## Provided material
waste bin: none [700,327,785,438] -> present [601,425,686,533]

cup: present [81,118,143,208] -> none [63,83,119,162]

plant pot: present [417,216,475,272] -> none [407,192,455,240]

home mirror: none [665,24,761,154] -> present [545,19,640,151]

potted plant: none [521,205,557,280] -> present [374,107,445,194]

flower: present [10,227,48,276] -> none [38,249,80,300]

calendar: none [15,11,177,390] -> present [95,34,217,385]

## Your goal
Reproduce, exactly and in full, the lines from the one that contains "flower: present [10,227,48,276]" to the end of the material.

## Solution
flower: present [10,227,48,276] -> none [38,249,80,300]

calendar: none [15,11,177,390] -> present [95,34,217,385]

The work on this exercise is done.